Dans ce contexte, l’écart croissant des anticipations d’inflation entre les États-Unis et l’Europe apparait parfaitement logique. Je dirais cependant que l’ampleur du mouvement a surpris par son caractère extrême. Si l’on compare les points morts d’inflation à 10 ans, qui sont considérés comme une estimation des anticipations d’inflation à moyen terme, l’écart entre les bons du Trésor américain indexés sur l’inflation (TIPS) d’une part, et les Bunds allemands indexés (qui ont pour référence l’inflation de la zone euro) d’autre part, a grimpé au-delà des 100 points de base (pb). Pour remettre cela en perspective, l’écart des points morts d’inflation à 10 ans entre les États-Unis et l’Europe a plus que triplé depuis la fin 2015.
Il est également intéressant de noter combien les trajectoires de ces anticipations d’inflation ont divergé de part et d’autre de l’Atlantique au cours de la récente remontée des prix du pétrole.
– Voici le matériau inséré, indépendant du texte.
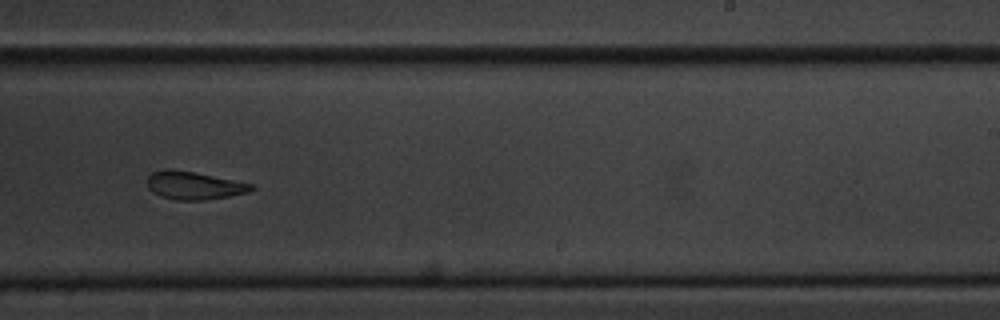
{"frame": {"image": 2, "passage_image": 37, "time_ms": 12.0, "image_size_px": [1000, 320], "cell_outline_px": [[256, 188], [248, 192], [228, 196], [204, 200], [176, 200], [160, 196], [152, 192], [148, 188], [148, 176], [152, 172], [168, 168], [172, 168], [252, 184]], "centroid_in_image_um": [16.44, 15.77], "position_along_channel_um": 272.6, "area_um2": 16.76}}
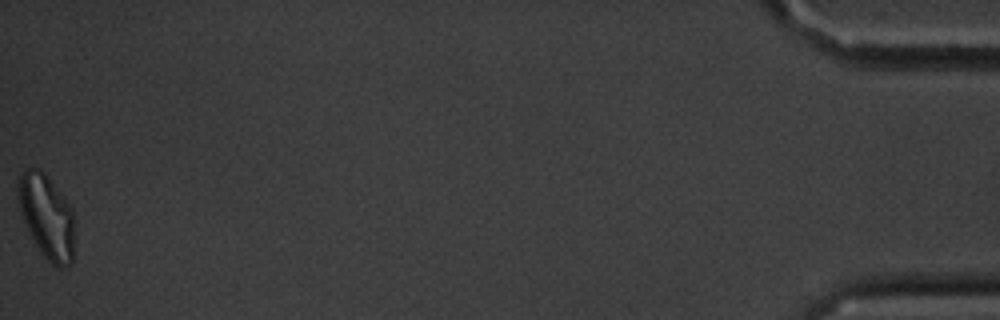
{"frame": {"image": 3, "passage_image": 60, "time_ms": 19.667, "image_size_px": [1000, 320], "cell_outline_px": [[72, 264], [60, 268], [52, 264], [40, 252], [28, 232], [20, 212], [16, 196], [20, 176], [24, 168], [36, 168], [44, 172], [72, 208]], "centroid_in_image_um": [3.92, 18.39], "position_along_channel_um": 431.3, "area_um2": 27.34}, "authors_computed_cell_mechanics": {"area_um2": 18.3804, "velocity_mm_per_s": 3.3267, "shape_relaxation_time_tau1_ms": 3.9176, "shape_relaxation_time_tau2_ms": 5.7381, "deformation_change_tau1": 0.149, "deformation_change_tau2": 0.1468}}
Alors que le point mort d’inflation à 10 ans américain a rebondi depuis le début de l’année (+25 pb) au même rythme que les cours du pétrole brut, son équivalent de la zone euro est resté complètement imperturbable et a même poursuivi sa tendance baissière (-7 pb depuis le début de l’année). Je vous l’accorde, en raison des moindres taxes sur le carburant en vigueur aux États-Unis, les variations du prix du pétrole ont un impact plus immédiat sur les chiffres de l’inflation américaine que sur leurs homologues européens, au moins sur courtes périodes. Cependant, nous devrions prendre le temps de réfléchir pour savoir si la forte corrélation entre le point mort d’inflation à 10 ans aux États-Unis et les variations du prix du pétrole brut au comptant se justifie vraiment. En fait, à moins que le prix du pétrole continue de progresser chaque année au cours de la prochaine décennie, les effets de base ne devraient pas tarder à apparaitre et l’impact inflationniste du récent rebond du prix du pétrole risque de n’être qu’un feu de paille.
En tenant compte à la fois de l’ampleur de leur surperformance par rapport aux obligations européennes indexées sur l’inflation et de leur réaction très positive face aux récents mouvements du prix du pétrole, les TIPS américains ne m’apparaissent plus particulièrement attractifs. Avec un point mort d’inflation à 10 ans aux États-Unis proche de la cible d’inflation de la Réserve fédérale fixée à 2 %, les valorisations semblent justes, mais sans plus. En comparaison, les niveaux dégradés des points morts d’inflation en Europe signifient que tant que l’inflation de la zone euro ressort supérieure à seulement 0,9 % en moyenne au cours des dix prochaines années, les Bunds indexés surperformeront leurs homologues à taux fixe, toutes choses égales par ailleurs. Ce taux d’inflation bien faible me semble un seuil plutôt facile à dépasser. En d’autres termes, les investisseurs peuvent actuellement acheter une assurance contre toute mauvaise surprise inflationniste en zone euro en achetant des obligations européennes indexées sur l’inflation sur des niveaux d’entrée très bon marché.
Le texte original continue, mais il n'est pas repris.